Alan Thygesen, Google’s President of Americas, used stats like those to suggest that YouTube is now beating the TV networks at their own game. He stressed that 35% of the platform’s CTV viewers “can’t be reached by any other streaming platform. They only watch YouTube.”
The claims of YouTube’s connected TV prowess are backed up by a Think with Google study that was released a day before Brandcast. Among other insights, Google claims that viewers are 34% more likely to value content for its “unique storytelling and production” rather than its “cinematic quality.” The study quotes EGAMI GROUP managing director Parris Bowe, who claims that “authentic, aesthetically imperfect content that resonates, that gets to the heart of matters, is what’s winning right now and what will be winning in the future.”

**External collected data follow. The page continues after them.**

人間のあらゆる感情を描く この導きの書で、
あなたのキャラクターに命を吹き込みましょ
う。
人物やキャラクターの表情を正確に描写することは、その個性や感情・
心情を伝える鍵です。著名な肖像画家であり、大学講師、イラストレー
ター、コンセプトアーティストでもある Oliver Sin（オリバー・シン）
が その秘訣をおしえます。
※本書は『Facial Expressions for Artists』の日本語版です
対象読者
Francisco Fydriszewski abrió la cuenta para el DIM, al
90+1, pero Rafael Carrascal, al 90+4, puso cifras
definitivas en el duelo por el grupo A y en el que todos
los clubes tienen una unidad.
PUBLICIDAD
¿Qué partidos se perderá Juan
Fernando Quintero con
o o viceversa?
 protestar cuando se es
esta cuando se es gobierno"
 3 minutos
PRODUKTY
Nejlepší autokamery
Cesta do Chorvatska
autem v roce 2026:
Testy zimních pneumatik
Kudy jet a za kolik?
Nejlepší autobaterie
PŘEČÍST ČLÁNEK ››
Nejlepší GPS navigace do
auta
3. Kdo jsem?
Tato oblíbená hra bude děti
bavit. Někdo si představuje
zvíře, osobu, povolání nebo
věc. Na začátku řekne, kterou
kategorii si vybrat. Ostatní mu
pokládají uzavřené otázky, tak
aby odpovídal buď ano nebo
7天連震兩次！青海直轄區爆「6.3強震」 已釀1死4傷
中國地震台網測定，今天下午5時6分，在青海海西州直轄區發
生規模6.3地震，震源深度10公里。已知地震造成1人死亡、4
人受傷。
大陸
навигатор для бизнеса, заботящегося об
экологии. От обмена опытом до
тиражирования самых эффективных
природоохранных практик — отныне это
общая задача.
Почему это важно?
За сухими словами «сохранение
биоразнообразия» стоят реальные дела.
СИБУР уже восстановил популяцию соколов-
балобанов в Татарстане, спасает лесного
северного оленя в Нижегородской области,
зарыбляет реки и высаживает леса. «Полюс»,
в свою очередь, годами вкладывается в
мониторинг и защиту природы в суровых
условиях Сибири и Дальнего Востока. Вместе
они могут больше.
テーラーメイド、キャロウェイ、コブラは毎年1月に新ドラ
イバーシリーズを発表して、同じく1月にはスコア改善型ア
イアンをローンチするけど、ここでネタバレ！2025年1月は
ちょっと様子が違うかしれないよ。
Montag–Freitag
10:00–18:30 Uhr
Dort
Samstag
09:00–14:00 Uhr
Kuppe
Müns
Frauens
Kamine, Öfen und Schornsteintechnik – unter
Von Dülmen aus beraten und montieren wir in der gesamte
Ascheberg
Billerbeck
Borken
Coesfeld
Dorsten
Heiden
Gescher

Though YouTube is positioning itself to redefine TV consumption, it didn’t miss an opportunity to restate its dominance of the ad-supported streaming industry. During Brandcast, it highlighted the scale its individual creators are able to achieve. It noted that if MrBeast‘s YouTube channel were its own streaming service, it would have more subscribers than every other ad-supported streaming service except YouTube. MrBeast has 95 million subscribers; HBO and HBO Max have 76.8 million of them.
So there you have it. YouTube still has the scale no other digital platform can match — though if the MrBeast streaming service ever gets off the ground, YouTube should watch out.